AUD/USD is giving back some of Tuesday’s gains, after reaching a daily high at around 0.7046, but fell on a lower than foreseen Australian Wage Price Index (WPI), which puts the Reserve Bank of Australia (RBA) in doubt about tightening monetary policy at a faster pace than other central banks in the world, like the Federal Reserve, in the US. At 0.6994, the AUD/USD extends its losses, also helped by dismal market sentiment.

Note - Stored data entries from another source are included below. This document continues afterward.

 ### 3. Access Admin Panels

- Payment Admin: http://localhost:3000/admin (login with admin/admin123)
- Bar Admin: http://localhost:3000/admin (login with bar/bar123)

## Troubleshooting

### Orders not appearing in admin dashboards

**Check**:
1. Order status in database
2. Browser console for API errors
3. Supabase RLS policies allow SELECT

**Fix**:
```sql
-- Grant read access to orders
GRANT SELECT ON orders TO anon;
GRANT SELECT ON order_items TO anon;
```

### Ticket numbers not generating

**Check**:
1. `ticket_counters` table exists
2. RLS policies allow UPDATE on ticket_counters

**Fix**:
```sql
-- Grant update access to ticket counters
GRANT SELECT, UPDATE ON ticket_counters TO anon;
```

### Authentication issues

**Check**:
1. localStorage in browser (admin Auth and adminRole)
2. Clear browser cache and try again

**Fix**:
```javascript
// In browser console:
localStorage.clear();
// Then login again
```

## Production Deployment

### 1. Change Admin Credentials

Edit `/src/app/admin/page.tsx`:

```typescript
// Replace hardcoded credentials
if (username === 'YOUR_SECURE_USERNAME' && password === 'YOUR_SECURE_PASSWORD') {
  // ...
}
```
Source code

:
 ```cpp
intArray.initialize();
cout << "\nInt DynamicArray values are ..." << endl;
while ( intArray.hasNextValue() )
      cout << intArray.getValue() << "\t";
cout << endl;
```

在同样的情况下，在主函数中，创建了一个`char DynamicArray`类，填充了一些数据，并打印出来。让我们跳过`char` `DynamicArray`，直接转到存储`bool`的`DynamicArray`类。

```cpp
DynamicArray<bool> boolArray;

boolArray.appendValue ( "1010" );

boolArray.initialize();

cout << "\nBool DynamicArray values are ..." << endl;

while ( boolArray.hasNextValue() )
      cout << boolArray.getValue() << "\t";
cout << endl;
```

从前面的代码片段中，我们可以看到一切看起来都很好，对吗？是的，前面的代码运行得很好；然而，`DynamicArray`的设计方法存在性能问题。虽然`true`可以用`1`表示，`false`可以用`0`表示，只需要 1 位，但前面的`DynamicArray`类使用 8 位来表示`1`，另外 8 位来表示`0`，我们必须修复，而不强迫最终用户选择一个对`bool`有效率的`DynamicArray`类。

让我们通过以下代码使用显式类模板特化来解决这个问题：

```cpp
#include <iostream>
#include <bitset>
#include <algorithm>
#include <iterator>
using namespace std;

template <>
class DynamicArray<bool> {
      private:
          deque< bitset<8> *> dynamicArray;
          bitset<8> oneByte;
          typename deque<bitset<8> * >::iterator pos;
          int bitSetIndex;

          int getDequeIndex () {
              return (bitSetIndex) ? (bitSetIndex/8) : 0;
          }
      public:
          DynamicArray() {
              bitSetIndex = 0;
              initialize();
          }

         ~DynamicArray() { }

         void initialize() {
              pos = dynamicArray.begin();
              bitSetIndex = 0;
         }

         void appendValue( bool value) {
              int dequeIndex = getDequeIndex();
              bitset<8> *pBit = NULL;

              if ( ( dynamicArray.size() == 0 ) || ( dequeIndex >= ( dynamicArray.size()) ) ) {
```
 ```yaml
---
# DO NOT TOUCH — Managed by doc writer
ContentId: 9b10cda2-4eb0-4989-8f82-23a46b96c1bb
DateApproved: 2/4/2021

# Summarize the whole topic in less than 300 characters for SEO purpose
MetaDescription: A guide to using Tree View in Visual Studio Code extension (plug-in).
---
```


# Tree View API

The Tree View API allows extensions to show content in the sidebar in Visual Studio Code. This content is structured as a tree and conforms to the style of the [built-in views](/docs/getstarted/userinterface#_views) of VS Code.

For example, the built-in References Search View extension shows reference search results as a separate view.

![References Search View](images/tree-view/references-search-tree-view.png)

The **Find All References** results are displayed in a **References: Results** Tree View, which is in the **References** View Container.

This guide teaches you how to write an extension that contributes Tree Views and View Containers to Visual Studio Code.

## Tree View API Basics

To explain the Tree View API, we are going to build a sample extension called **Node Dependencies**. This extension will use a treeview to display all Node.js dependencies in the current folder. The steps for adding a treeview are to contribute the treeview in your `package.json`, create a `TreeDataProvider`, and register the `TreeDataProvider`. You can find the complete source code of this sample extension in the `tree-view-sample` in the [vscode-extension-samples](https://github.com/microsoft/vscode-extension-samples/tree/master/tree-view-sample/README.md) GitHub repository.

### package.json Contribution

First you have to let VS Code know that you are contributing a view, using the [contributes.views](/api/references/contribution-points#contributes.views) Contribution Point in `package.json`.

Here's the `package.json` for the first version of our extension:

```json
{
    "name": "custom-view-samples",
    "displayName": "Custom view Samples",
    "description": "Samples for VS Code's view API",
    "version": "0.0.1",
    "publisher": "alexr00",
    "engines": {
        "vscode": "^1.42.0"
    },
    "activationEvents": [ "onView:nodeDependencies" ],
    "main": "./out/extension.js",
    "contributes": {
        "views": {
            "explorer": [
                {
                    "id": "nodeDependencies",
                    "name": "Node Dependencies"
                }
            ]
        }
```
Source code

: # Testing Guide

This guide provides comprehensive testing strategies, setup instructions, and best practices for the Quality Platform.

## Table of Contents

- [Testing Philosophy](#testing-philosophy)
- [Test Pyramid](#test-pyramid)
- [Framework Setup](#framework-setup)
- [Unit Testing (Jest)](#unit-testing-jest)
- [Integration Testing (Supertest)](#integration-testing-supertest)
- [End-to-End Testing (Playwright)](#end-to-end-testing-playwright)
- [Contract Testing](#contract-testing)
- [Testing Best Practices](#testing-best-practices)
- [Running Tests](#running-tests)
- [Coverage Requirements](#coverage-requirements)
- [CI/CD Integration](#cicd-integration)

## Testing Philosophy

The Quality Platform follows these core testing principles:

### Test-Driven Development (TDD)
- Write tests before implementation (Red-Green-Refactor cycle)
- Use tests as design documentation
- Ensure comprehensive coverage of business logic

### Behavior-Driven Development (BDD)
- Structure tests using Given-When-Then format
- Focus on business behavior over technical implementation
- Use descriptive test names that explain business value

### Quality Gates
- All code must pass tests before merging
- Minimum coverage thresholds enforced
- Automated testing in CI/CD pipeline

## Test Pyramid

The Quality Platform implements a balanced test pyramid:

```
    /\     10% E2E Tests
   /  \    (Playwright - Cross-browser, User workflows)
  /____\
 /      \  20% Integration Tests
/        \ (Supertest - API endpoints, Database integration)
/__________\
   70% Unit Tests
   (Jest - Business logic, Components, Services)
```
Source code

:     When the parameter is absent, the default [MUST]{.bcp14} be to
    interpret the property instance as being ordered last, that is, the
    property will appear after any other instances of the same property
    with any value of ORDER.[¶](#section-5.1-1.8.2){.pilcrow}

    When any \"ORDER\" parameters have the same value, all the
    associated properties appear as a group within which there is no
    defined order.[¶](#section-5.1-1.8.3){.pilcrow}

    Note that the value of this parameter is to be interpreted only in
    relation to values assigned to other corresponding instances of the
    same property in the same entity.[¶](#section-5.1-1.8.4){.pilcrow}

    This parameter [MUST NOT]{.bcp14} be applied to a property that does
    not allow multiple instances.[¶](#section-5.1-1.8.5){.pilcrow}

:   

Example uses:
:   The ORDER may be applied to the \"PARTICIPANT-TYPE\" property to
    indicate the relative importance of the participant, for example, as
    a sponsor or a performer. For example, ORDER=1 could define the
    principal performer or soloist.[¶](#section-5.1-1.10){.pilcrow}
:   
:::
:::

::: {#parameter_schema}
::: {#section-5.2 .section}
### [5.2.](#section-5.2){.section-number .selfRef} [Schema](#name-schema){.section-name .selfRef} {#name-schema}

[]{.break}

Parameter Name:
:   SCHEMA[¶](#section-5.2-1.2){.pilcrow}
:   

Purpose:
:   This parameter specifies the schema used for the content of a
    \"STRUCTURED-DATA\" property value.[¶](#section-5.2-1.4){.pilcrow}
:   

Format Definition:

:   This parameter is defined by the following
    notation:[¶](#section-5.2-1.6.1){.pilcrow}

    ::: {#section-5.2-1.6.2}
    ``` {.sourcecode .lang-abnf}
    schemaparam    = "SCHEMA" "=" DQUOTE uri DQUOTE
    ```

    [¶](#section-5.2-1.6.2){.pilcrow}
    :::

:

During the Asian session, the Wage Price Index rose by 2.4% y/y, lower than the 2.5% estimated, while the quarterly reading grew 0.7%, also less than the 0.8% foreseen. Although both readings grew more than in the previous period, they are still trailing the high inflation rate in Australia, which was reported at 3.7%, the highest since 2009, with headline inflation reaching 5.1%.
RBA forecasts wage growth to gradually accelerate to 2.7% by June and 3% by the end of the year. However, the last reading will disappoint the central bank, which raised rates in May, expecting to hit a wage spiral, though the WPI report showed the opposite. Meanwhile, money market futures scaled back expectations of an RBA’s cash rate increase in June, dropping to 92% odds from a 100% of a 25-bps increase
Analysts at ANZ Bank scaled back its 40-bps forecast, attributed to WPI figures. They wrote in a note that “the RBA is likely to hike the cash rate another 25bp in June, rather than a larger 40 or 50bp hike. But there are still important data to come, with the April labour market release tomorrow and average earnings per hour in the National Accounts on 1 June.”
Elsewhere, on Tuesday, the Federal Reserve Chair Jerome Powell said that “What we need to see is inflation coming down in a clear and convincing way, and we’re going to keep pushing until we see that.” If the central bank does not see clear evidence of abating inflation, Powell emphasized that “we’ll have to consider moving more aggressively.”
In the meantime, the US Dollar Index is trimming Tuesday’s losses and marches firmly, gaining 0.36%, sitting at 103.676, also a headwind for the AUD/USD. Contrarily, US Treasury yields are trading lower in the day, down seven and a half basis points, at 2.919%.
Before Wall Street opened, the US economic docket revealed Building Permits and additional housing data, which came mixed. Building Permits rose to 1.819 M, better than the 1.812 M expected. However, Housing Starts grew at a slower pace, coming at 1.724 million, less than the 1.765 million estimated, beginning to show signs of the Federal Reserve tightening. Later in the day, Philadelphia’s Fed Patrick Harker would cross wires.
The AUD/USD Tuesday’s price action was attributed to an improved market mood, as China’s reported better handling of the coronavirus crisis. However, AUD/USD bull’s failure to reclaim 0.7051 left the major exposed to selling pressure, as AUD/USD bears entered the market on lower than expected WPI and sent the pair towards fresh daily lows below the 0.7000 figure.
With that said, the AUD/USD’s first support would be the January 28 swing low at 0.6967. Break below would expose 0.6900, followed by the YTD low at 0.6828.